::: TASK INPUT :::

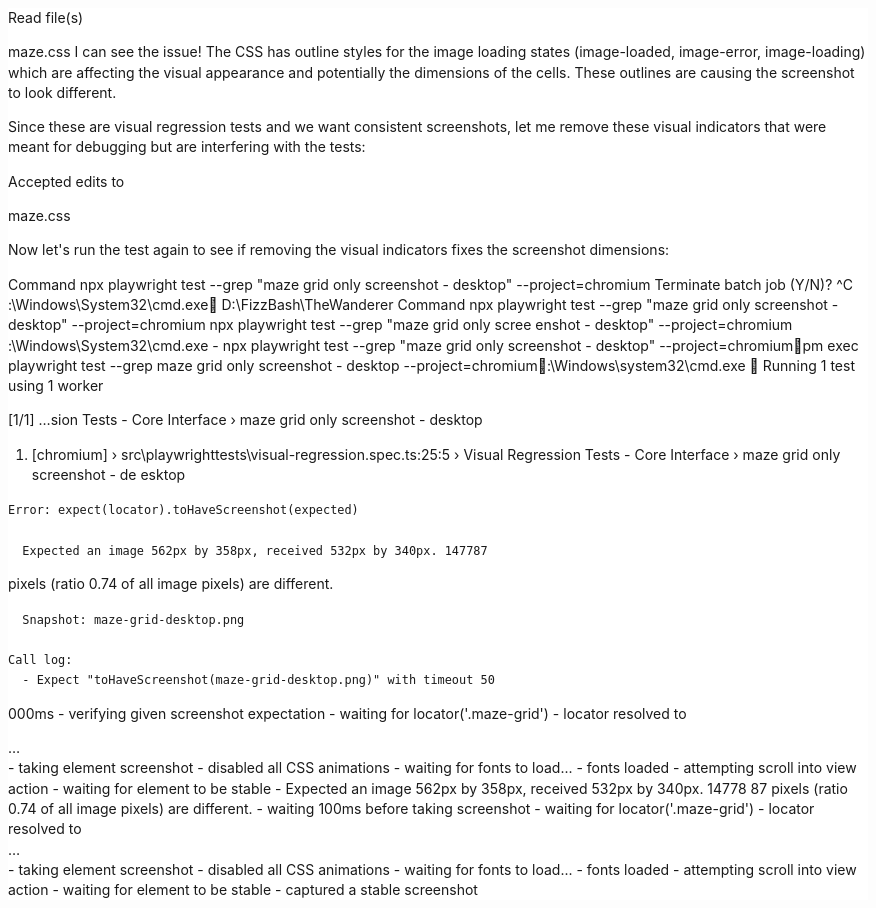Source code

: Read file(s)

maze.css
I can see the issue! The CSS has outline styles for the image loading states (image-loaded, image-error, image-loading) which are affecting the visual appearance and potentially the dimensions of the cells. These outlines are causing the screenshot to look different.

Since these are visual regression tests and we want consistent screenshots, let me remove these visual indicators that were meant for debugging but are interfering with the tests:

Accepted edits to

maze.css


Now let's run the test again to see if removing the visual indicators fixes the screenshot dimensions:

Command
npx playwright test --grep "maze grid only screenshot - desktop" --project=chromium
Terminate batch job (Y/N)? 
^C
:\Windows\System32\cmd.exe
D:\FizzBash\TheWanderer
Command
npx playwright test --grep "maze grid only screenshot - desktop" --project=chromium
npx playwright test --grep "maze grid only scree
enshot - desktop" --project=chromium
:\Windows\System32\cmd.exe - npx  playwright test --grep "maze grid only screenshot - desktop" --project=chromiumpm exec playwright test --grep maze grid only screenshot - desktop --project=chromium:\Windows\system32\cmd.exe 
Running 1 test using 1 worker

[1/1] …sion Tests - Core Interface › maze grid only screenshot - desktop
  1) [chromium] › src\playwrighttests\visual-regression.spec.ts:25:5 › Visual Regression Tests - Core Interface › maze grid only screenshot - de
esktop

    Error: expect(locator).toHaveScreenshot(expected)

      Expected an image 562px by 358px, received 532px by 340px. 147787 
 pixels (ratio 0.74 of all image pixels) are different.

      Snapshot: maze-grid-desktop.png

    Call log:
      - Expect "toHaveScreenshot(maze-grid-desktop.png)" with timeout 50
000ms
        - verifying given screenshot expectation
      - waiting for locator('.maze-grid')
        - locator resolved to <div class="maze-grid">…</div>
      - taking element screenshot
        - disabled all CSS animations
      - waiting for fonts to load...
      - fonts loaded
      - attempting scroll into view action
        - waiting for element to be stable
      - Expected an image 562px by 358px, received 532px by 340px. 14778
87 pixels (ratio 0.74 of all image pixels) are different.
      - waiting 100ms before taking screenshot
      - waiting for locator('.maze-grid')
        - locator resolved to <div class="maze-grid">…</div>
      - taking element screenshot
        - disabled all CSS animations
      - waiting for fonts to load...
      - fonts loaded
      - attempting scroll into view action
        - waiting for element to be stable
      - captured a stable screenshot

:::
::: TASK INPUT :::

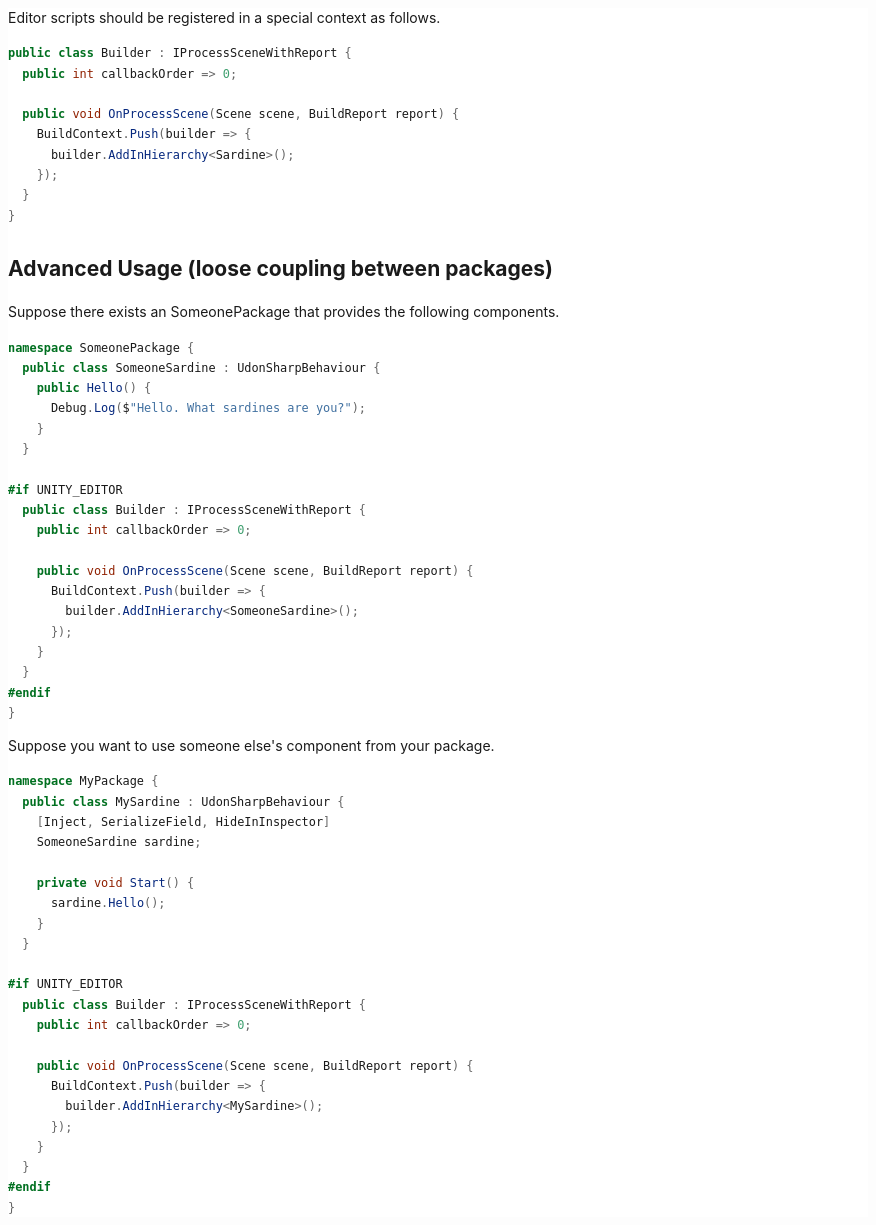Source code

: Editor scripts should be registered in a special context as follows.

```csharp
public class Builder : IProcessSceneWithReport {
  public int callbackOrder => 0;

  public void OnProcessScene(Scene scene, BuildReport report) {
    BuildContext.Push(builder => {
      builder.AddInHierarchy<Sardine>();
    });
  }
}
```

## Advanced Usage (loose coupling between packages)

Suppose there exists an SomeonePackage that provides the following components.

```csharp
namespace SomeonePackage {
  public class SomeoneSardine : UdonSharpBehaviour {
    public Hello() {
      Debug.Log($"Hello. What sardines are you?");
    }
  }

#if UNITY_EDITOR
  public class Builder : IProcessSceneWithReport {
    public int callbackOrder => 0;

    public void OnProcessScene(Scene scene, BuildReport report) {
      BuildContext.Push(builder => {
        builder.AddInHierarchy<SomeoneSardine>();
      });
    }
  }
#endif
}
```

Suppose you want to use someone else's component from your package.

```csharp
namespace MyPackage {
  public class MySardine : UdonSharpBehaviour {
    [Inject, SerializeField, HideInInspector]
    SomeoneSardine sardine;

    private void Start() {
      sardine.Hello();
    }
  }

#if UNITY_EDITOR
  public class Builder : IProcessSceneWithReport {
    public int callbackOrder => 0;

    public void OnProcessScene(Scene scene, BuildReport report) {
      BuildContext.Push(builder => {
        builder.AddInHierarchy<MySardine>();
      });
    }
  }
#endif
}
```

:::
::: TASK INPUT :::

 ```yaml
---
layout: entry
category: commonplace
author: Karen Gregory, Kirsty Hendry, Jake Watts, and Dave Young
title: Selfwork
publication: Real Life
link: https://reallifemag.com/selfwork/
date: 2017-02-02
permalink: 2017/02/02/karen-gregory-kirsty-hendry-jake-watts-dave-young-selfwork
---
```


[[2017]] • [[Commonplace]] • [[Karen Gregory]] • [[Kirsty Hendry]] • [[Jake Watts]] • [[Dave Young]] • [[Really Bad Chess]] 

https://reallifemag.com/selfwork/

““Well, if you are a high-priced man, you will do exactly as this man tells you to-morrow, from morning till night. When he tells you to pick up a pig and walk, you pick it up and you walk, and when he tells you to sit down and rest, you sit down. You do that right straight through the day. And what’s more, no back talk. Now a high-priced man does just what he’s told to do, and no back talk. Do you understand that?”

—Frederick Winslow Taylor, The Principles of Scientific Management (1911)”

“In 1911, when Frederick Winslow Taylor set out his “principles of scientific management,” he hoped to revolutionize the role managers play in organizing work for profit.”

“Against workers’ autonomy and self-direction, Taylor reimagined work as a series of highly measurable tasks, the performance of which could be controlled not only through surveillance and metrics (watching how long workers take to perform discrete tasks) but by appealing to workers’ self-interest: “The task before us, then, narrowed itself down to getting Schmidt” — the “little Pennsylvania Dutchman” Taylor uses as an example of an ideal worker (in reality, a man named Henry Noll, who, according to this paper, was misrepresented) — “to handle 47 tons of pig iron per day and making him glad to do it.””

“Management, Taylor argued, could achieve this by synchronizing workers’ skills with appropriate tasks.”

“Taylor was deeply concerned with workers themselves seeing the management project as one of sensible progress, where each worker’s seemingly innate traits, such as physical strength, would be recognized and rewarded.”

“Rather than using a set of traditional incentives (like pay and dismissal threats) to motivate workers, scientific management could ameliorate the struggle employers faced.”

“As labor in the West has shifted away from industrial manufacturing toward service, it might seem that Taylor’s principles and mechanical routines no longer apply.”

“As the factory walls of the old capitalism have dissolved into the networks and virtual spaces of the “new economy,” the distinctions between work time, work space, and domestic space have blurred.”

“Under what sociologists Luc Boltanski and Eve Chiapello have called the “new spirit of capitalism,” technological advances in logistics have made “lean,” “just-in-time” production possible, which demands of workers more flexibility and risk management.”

:::

TASK: Search the records above for the string "from". Copy every line that contains it.

OUTPUT BELOW:
Suppose you want to use someone else's component from your package.
““Well, if you are a high-priced man, you will do exactly as this man tells you to-morrow, from morning till night. When he tells you to pick up a pig and walk, you pick it up and you walk, and when he tells you to sit down and rest, you sit down. You do that right straight through the day. And what’s more, no back talk. Now a high-priced man does just what he’s told to do, and no back talk. Do you understand that?”
“As labor in the West has shifted away from industrial manufacturing toward service, it might seem that Taylor’s principles and mechanical routines no longer apply.”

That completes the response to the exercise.